La reciente noticia sobre que las faltas de ortografía bajarán hasta un 10% de la nota de los exámenes de Selectividad en España, ha vuelto a poner de actualidad (colateralmente) a aquellos que llevan décadas en armas contra “el conjunto de normas que regulan la escritura”. Y, por eso, nos hemos preguntado... ¿Tiene algún sentido la idea de cargarnos las normas ortográficas?

¿Qué diantre es la ortografía?
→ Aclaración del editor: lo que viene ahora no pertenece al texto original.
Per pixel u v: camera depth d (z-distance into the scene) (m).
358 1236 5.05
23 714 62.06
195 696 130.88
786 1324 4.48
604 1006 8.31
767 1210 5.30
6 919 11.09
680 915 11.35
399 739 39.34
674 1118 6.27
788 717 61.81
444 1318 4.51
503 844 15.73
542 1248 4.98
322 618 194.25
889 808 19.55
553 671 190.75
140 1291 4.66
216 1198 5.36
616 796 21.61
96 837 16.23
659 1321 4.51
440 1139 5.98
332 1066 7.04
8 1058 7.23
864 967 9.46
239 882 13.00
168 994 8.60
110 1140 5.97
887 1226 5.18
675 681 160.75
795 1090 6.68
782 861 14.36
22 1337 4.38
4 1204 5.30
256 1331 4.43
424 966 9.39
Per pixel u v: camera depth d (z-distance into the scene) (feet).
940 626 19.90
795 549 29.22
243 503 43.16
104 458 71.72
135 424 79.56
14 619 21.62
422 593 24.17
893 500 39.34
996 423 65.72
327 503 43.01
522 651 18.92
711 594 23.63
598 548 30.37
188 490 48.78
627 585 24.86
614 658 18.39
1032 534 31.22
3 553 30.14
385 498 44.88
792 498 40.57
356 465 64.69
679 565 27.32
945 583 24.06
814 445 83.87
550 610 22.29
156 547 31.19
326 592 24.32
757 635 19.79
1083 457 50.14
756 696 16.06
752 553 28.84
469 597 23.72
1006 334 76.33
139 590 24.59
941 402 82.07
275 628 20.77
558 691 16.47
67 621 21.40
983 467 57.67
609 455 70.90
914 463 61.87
Como defendía Carlota de Benito, profesora de Lingüística Iberorrománica en la Universidad de Zúrich, “la ortografía no la hacen los escribientes al escribir, sino que es un código que busca representar la lengua en un espacio (el papel, la pantalla) en el que se ve privada de una de sus características más importantes: la voz”.

Es decir, son un conjunto de estrategias que tratan de 'desbrozar' la selva linguística para “suplir las carencias” expresivas y comunicativas de la escritura. Aunque a menudo no seamos conscientes (y aquí sigo también a de Benito) la ortografía se levanta sobre una enorme cantidad de 'análisis técnicos': el fonológico, que asigna cada sonido a una letra; el prosódico, que decide si hay que tildar o no una palabra; el morfológico, que explica dónde empiezan (y dónde acaban) las palabras; o el sintáctico, que —reducido a su mínima expresión —nos explica dónde hay que poner los signos de puntuación.

Por eso, mientras los lingüistas llevan décadas defendiendo que no se “habla bien o mal” (porque la lengua sí la hacen los hablantes al hablar), cuando tocamos la ortografía la cosa cambia: al partir “de un análisis científico, la ortografía sí debe basarse en el razonamiento lógico” y, por eso, “un papel normativo fuerte” sí tiene sentido.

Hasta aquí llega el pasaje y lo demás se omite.